**To-do list:**
a) In the tabletop game-session quotes, what does the GM say the address off State Road 9 appears to be?
b) Carry on the tabletop game-session quotes past their final line, keeping the same format of speaker names followed by quoted lines.

**Excerpted passage:**
Smirkfluff: (relieved) "Oh thank gods!"
Nebula: "Can I roll Intimidate to make the dice nice to me?"
Nebula: "Make the password Swordfish. Unless that's already taken, then make it Swordfish1."
Smirkfluff: "That's evil incarnate. Calm down, Satan."
Icebreaker: "I have no problems doing a posthumous mission."
GM: "Those are the best. There's no way you can let your Johnson down... well, they can't complain about getting let down."
Nebula: "Challenge accepted."
Smirkfluff: "Their expectations are about as low as they're gonna get."
Icebreaker: "About six feet under."
Icebreaker: "Friends I have great news. Our house comes with a Hatsune Miku."
GM: "The address is off State Road 9. It appears to be a cow farm."
Smirkfluff: "Oh gods..."
Oze: Huh."
Nivix: "I gotta do it. So this farm is dealing with a lot of bull****?"
Smirkfluff: "And there it is."
Lethe: "At least it's not a roomba with a flamethrower. For getting at those really really tough spots."
Smirkfluff: "I'm Smirkfluff, and welcome to Jackass."
Nearby Donkey: "Hey!"
Icebreaker: "Half a tank? Wow, this is a generous U-Haul place. We got four tires? Fancy!"
Smirkfluff: "When did I become the party tent?"
Smirkfluff: "What would happen if you try to enter Disney with just... a door?"
Icebreaker: "They give you a door charge."
Everyone: *groans*
Icebreaker: "Let me try the password. 1 - 2 - 3 - 4 - 5."
GM: *rolls a luck check. Nat 20*
GM: "Icebreaker..."

**Dataset records:**
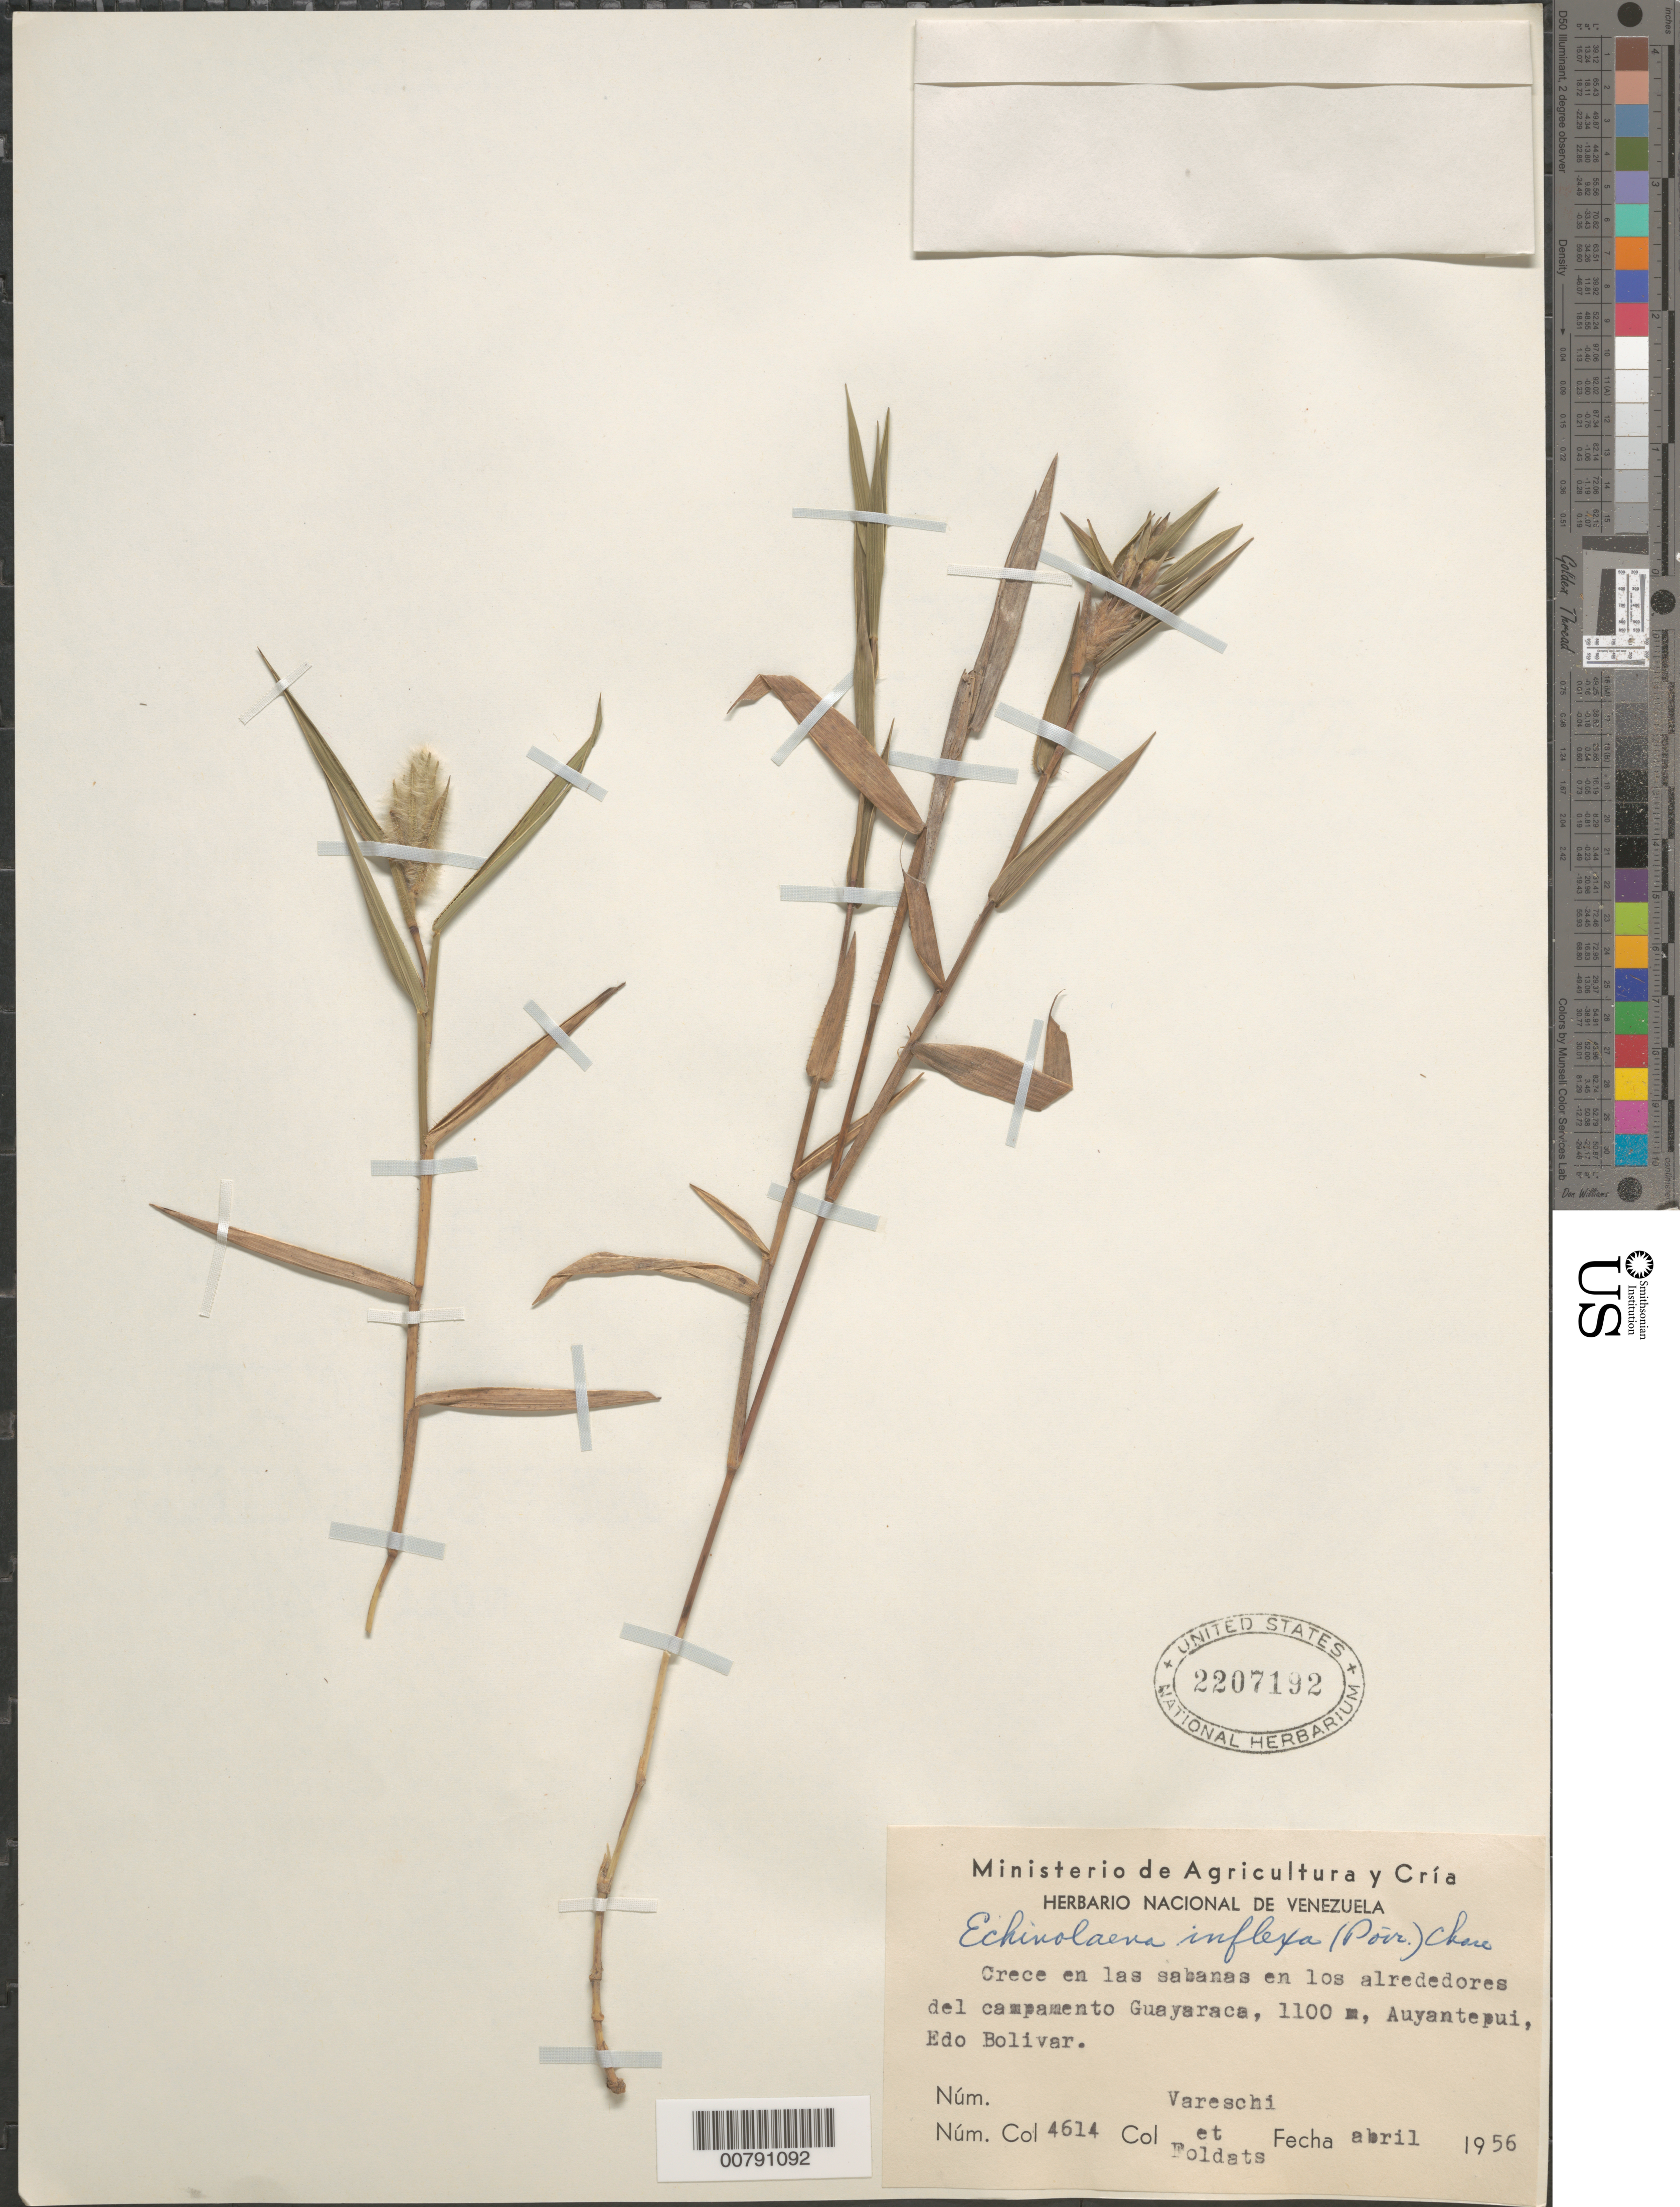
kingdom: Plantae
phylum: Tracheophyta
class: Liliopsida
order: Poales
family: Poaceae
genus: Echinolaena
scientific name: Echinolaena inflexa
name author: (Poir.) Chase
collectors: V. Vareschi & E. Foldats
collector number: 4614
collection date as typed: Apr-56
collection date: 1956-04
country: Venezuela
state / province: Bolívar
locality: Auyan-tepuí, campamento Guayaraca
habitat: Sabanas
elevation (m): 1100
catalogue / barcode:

---

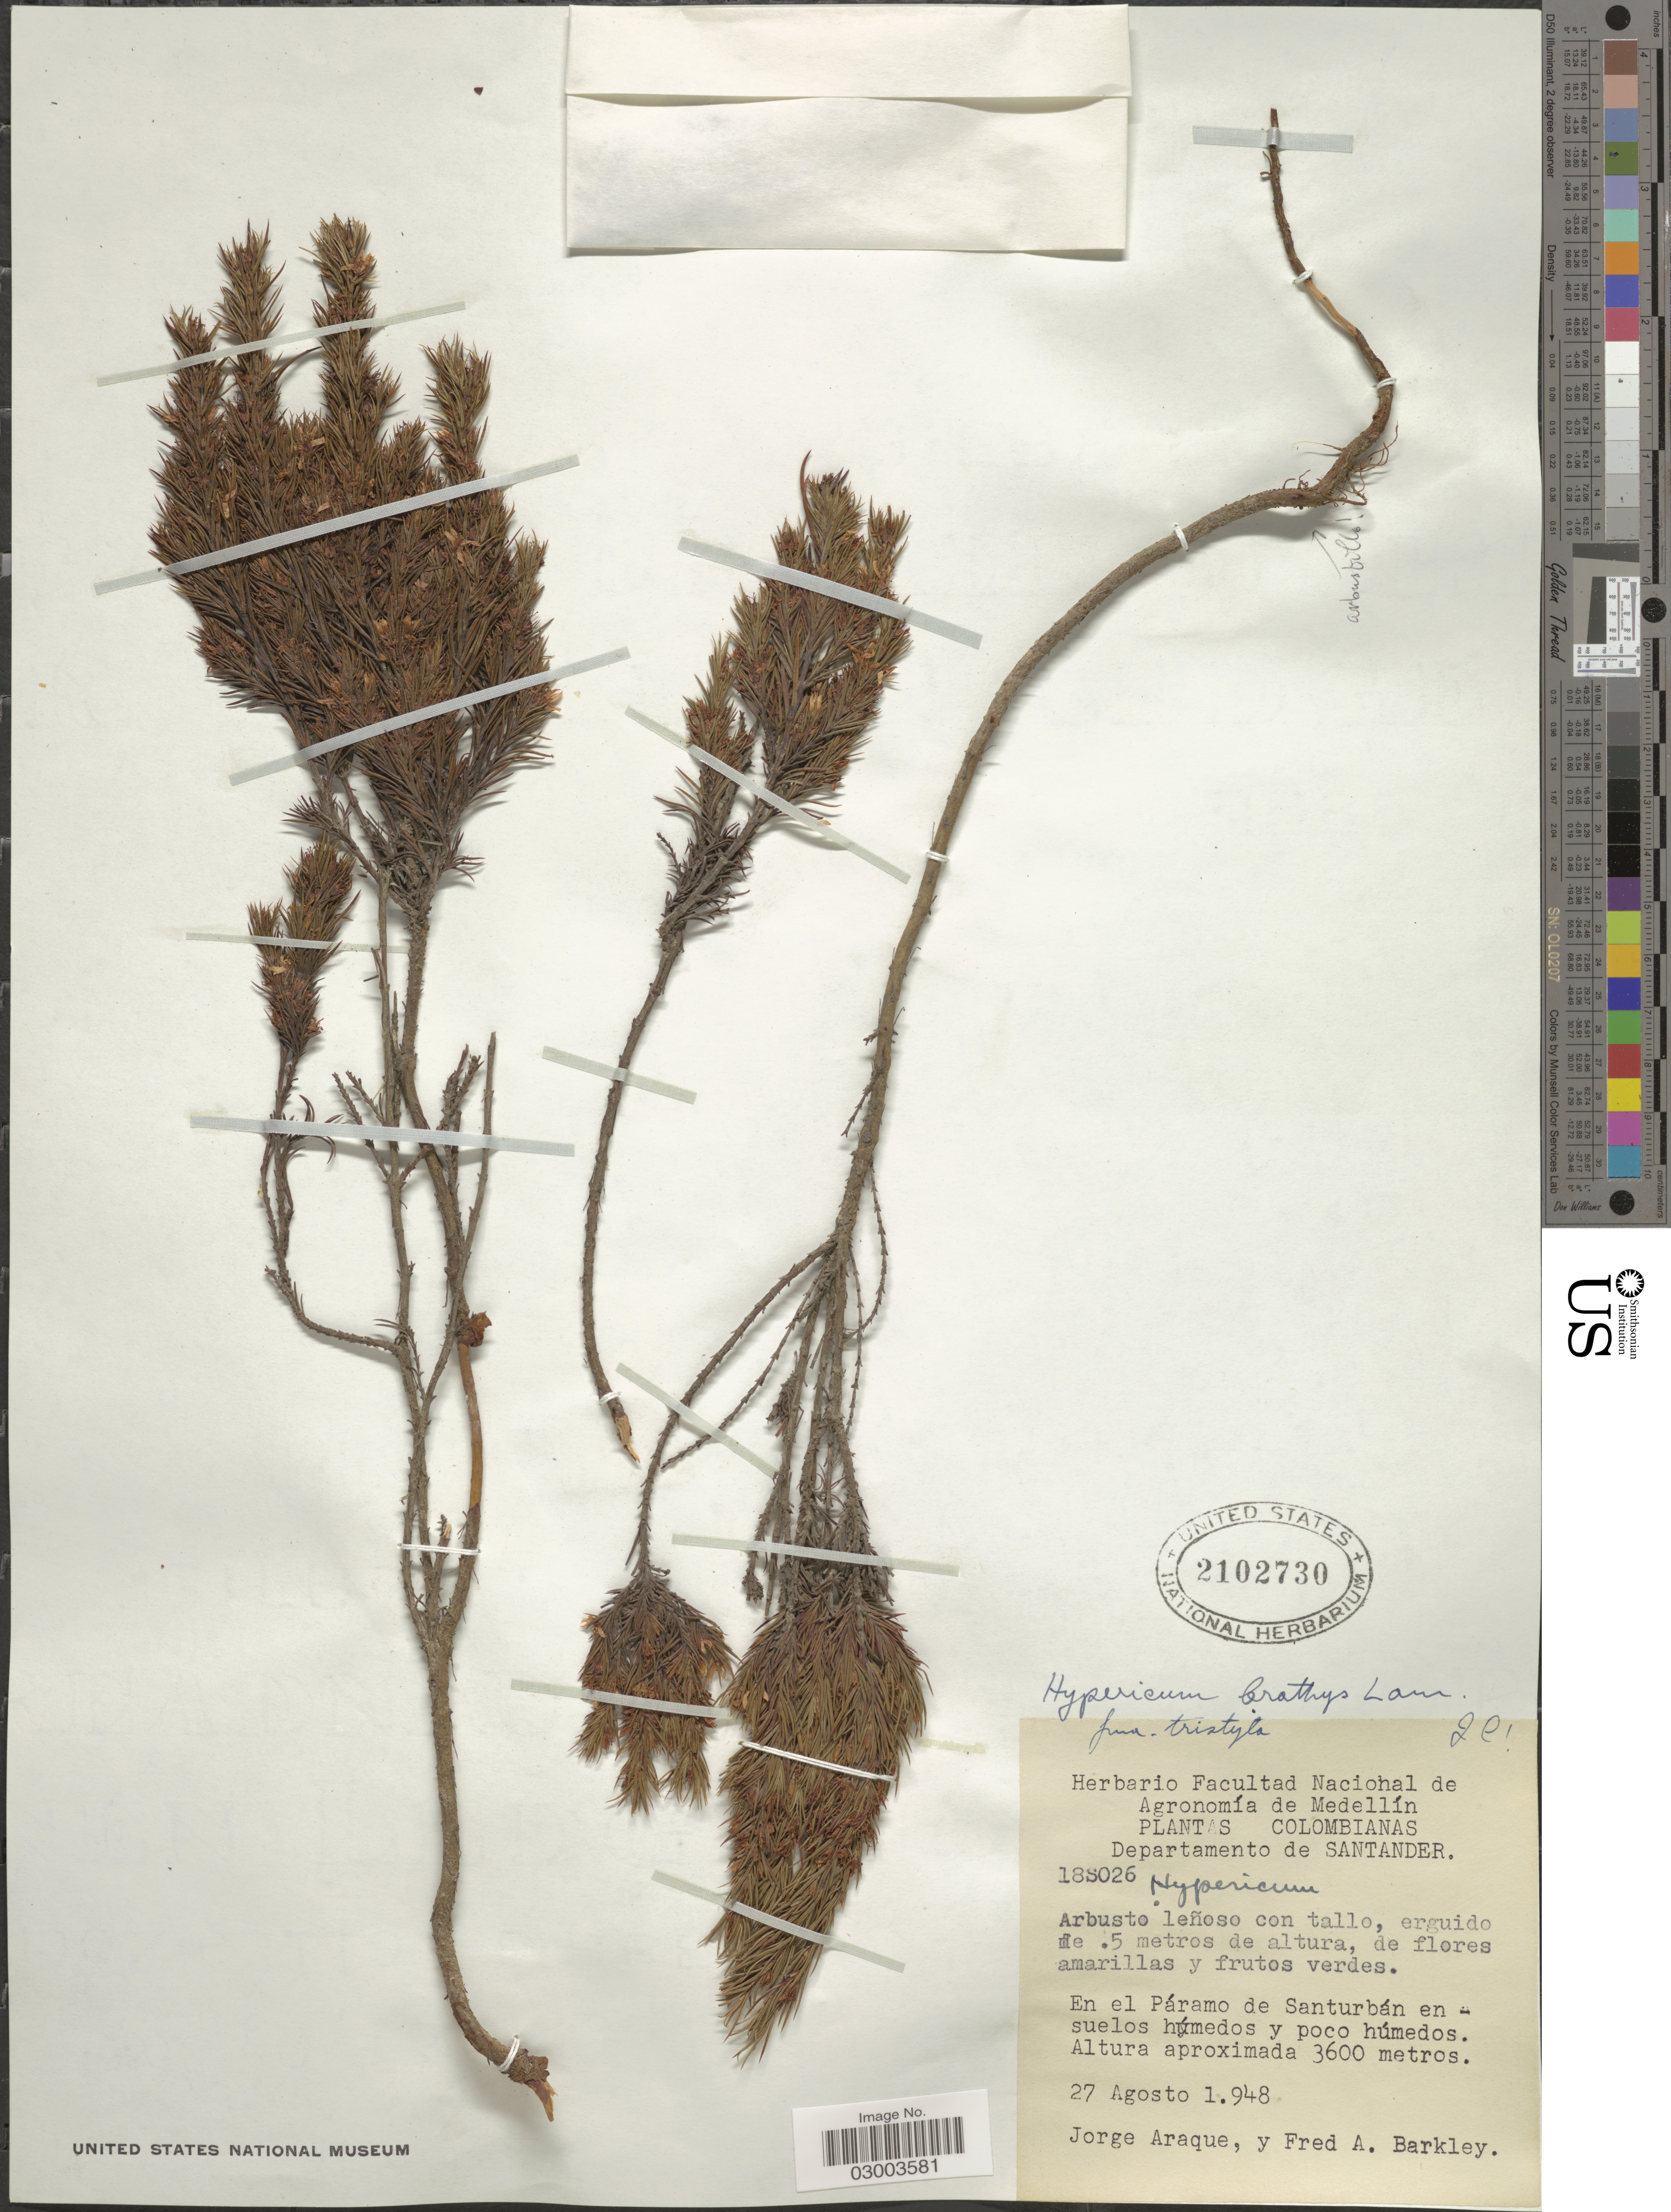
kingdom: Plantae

**Written answers:**
a) It appears to be a cow farm.

b)
Icebreaker: "Don't tell me..."
Icebreaker: "Might be easier to edit my eyeball."
Oze: "Oze wants to steal this lab. Not just parts, the whole thing."
Icebreaker: "Very important question we didn't think of until now. Are there vents?"
GM: "Like air vents?"
Nebula: "Ssss, nnnggg!"
GM: "There is an HVAC system, yes."
Nebula: "Ngguh, no!"
Smirkfluff: "How big is it?"
GM: "It's very small. You're not gonna get more than like, a cat through that."
Nebula: "Okay so no..."
Icebreaker: "It's not going to be an alien from Alien. It'll be a thing from The Thing."
Nebula: "It's not a xenomorph, so it's fine!"
Smirkfluff: "Not that I don't trust weird pony voodoo, but... I don't trust weird pony voodoo."
Icebreaker: "I know what you're thinking, those brand name blood prices are too high."
Smirkfluff: "I'm shooting the zombie because it needs to stop having opinions."
Icebreaker: "And the body hasn't moved, right?"
GM: "Right, none of the bodies have moved."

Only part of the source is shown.